Im Rhythmus und Sehnen aus dem Meat Loaf Song „Objects in the rear view mirror appear closer than they are“ entlehnt:

“[…] But it was long ago and it was far away
Oh God it seems so very far
And if life is just a highway
Then the soul is just a car […]“

Meat Loaf

So dass selbst der Kuss, das Berühren im Klischee zersetzt wird und zur Unsicherheit einer ferngerückten Gegenwart zerrinnt.

„Ich stellte mir vor, dass das eigene Ich aus vielen Puppen bestand, aus mutigen und ängstlichen und stillen und lauten, und überall hingen Fäden. Doch man konnte nie sehen, wer sie in der Hand hielt. Wer der innere Puppenspieler war.“

Benedict Wells

Immanuel Kant hatte einst die Hoffnung, dass es ein Ich gibt, das alle seine Gedanken begleitet, eine Konsistenz, die sich ihrer selbst sicher sein kann, die insofern sich ermächtigt und ermächtigen kann, die selbstauferlegte Unmündigkeit abzustreifen. Diese Hoffnung ist verloren gegangen, vielleicht weil Selbstgewissheit, Selbsttransparenz mit kulturellen Selbstbildern in Konflikt geraten können und im Spiegelbild nichts als Verzweiflung bleibt. Kant erahnte etwas davon, als er sich vorstellte, was passiert, wenn der einzelne sich selbst auf die Schliche kommt

 „In der Tat: wären die Handlungen des Menschen, so wie sie zu seinen Bestimmungen in der Zeit gehören, nicht bloße Bestimmungen desselben als Erscheinung, sondern als Dinges an sich selbst, so würde die Freiheit nicht zu retten sein.
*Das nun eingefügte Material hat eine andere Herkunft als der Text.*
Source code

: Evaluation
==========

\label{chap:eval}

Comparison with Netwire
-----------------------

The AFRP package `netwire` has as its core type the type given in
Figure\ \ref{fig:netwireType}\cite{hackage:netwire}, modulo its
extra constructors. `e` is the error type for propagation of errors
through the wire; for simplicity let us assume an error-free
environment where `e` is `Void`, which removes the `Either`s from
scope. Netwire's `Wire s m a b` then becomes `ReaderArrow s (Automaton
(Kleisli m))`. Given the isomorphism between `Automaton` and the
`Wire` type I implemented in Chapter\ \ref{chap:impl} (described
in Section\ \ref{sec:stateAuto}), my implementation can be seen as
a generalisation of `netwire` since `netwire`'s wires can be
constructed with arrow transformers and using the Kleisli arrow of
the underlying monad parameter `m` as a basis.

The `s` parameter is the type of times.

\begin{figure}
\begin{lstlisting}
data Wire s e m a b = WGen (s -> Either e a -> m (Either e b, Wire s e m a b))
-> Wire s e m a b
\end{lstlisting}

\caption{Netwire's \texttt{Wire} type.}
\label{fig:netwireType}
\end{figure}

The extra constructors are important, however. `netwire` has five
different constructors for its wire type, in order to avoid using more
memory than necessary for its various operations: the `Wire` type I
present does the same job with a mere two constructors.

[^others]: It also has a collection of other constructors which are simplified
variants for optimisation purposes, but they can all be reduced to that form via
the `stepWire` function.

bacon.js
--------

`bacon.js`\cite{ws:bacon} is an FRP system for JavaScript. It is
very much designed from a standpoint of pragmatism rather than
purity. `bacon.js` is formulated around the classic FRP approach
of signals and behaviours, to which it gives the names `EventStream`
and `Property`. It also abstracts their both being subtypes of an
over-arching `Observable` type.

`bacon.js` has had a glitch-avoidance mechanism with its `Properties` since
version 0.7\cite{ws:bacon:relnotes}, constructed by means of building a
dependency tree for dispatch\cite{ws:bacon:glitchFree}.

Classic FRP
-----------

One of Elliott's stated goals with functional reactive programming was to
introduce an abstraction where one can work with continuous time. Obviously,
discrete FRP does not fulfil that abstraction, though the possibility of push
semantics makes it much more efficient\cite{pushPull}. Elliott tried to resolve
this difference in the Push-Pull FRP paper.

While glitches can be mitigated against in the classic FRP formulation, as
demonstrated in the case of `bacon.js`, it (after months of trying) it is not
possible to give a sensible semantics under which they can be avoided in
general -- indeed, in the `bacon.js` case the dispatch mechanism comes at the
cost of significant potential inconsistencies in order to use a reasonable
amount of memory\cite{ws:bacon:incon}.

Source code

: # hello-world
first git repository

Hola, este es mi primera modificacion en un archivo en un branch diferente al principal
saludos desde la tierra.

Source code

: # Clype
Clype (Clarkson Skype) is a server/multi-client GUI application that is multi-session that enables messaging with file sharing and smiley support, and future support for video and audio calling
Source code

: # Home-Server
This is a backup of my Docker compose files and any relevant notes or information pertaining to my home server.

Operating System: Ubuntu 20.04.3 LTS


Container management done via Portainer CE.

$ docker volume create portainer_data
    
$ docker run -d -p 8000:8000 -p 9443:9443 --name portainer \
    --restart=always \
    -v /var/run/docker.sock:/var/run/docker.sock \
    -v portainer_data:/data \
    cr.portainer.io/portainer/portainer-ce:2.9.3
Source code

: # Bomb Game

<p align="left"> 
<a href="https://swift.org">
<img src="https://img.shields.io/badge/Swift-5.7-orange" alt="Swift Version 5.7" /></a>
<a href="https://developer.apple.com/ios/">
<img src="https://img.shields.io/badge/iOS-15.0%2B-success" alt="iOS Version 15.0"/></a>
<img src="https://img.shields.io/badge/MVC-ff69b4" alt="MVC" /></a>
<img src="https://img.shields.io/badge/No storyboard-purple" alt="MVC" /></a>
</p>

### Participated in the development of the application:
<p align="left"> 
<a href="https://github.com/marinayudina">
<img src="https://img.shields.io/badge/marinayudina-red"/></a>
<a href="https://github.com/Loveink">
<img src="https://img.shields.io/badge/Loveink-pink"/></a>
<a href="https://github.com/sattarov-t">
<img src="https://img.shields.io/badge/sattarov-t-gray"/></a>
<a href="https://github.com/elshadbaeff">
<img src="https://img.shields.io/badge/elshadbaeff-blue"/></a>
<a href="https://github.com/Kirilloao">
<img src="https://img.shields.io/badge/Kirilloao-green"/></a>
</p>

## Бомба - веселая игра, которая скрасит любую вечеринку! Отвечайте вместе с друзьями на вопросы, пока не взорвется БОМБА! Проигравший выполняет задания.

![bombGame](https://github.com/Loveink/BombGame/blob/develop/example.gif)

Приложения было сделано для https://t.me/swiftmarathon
Der Mensch wäre Marionette, oder ein Vaucansonsches Automat, gezimmert und aufgezogen von dem obersten Meister aller Kunstwerke, und das Selbstbewußtsein würde es zwar zu einem denkenden Automate machen, in welchem aber das Bewußtsein seiner Spontaneität, wenn sie für Freiheit gehalten wird, bloße Täuschung wäre, indem sie nur komparativ so genannt zu werden verdient, weil die nächsten bestimmenden Ursachen seiner Bewegung, und eine lange Reihe derselben zu ihren bestimmenden Ursachen hinauf, zwar innerlich sind, die letzte und höchste aber doch gänzlich in einer fremden Hand angetroffen wird.“

Benedict Wells ist es auf eindrucksvolle Weise gelungen, ein Dokument dieser Selbstentfremdung vorzulegen.